Trecho citado:
Museu Nacional da República, Brasília, Distrito Federal, Brasil

Curadoria: Felipe Scovino

A realização dessa exposição passa pela noção de antologia. Prefiro utilizar esse conceito ao de retrospectiva. Ademais, a ideia de antologia está intimamente ligada à poesia, à criação de imagens que não cessam de acontecer, impulsionadas pelas mais variadas fontes, memórias e histórias.

Estão em exposição, majoritariamente, os últimos 7 anos de produção de José Patrício, além de obras do início de sua carreira nunca antes apresentadas. A curadoria quer que o público conheça e reflita sobre as fases mais recentes da produção do artista; o seu interesse por novos materiais; as pesquisas cromáticas e cinéticas que vem investigando; a forma como o seu trabalho amplia o termo construtivo; o caráter lúdico e participativo desenvolvido em suas pesquisas; e, finalmente, uma coleção de materiais que são cada vez mais difíceis de serem encontrados, e a maneira como esse arquivo cria uma relação estreita com a noção de cultura.

Sobre a organização das obras no espaço do Museu do Estado de Pernambuco, preferi privilegiar uma escolha que se deu por afinidades eletivas em vez de privilegiar um recorte curatorial que obedecesse cronologicamente à produção ou ainda que aproximasse as obras por fases ou elementos que as compõem. Embaralhadas — fases de produção e temporalidades —, essas afinidades eletivas se deram mediante uma aproximação por tonalidades, formas geométricas e a maneira como o artista empregou materiais que ajudaram a construir o seu repertório de investigação. Neste último caso, percebe-se a maneira, por exemplo, em como diversificou o uso dos dominós, seja utilizando as cores tradicionais do jogo (preto e branco), seja pintando-os com cores distintas a essas ou ainda usando o seu avesso para compor as suas criações[1]. Dessa forma, a curadoria demonstra a coerência do trabalho do artista ao longo de sua trajetória, tornando claras as similitudes entre suas fases e experiências.

Instruções:
1) Transcreva do trecho citado a parte que se inicia nas palavras "Curadoria: Felipe Scovino" e vai até "memórias e histórias.".
2) Responda com base no trecho citado:
(a) Quem assina a curadoria?
(b) Quantos anos recentes da produção de José Patrício compõem a maior parte da exposição?
(c) Quais são as cores tradicionais do jogo de dominó mencionadas?
Baseie-se somente no trecho citado.

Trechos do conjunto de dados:
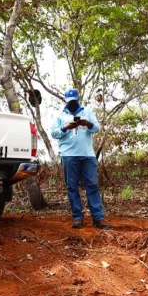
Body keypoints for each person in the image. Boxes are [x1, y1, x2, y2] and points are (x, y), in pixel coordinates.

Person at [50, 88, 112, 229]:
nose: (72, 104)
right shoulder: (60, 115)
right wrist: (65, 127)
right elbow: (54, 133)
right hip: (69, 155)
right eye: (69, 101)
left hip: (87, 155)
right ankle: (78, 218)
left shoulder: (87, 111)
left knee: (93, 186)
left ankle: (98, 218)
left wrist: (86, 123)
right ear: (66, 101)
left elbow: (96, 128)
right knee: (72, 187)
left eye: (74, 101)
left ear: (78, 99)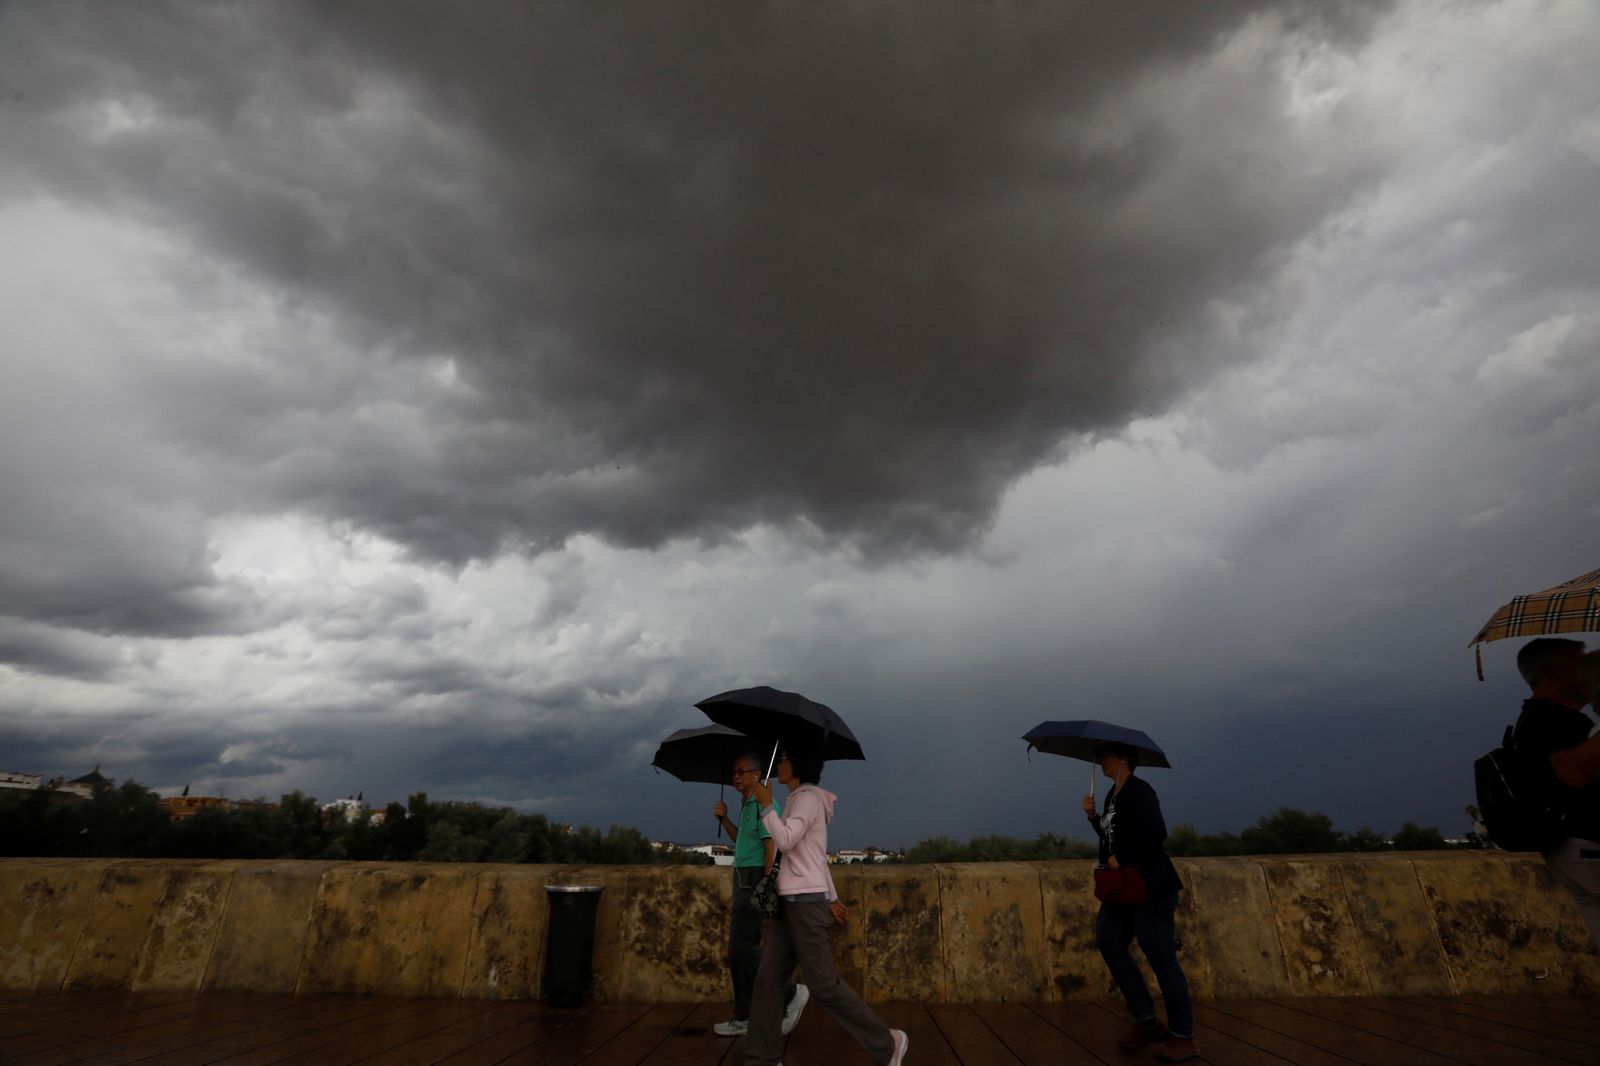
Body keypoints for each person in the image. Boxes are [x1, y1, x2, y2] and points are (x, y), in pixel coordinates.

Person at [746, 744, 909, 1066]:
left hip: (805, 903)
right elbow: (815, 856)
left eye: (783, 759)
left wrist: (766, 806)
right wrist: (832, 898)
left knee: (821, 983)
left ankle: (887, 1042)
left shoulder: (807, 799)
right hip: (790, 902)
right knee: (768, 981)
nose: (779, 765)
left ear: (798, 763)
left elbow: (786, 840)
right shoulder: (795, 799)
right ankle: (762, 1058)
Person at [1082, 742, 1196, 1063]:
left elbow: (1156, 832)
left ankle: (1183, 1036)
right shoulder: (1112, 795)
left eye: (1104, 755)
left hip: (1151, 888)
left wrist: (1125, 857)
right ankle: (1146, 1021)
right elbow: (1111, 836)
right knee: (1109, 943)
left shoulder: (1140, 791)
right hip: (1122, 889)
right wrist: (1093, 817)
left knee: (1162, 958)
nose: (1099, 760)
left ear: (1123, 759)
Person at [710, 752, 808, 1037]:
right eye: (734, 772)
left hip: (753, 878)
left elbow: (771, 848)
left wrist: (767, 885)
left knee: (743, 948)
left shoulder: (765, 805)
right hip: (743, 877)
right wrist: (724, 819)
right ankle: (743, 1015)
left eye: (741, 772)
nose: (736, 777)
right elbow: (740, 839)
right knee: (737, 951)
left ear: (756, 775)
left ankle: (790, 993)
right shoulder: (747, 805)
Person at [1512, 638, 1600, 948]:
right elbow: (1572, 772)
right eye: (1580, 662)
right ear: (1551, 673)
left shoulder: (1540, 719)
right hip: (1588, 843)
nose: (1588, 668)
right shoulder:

Respostas por tarefa:
1)
Curadoria: Felipe Scovino

A realização dessa exposição passa pela noção de antologia. Prefiro utilizar esse conceito ao de retrospectiva. Ademais, a ideia de antologia está intimamente ligada à poesia, à criação de imagens que não cessam de acontecer, impulsionadas pelas mais variadas fontes, memórias e histórias.

2)
(a) Felipe Scovino.
(b) Os últimos 7 anos.
(c) Preto e branco.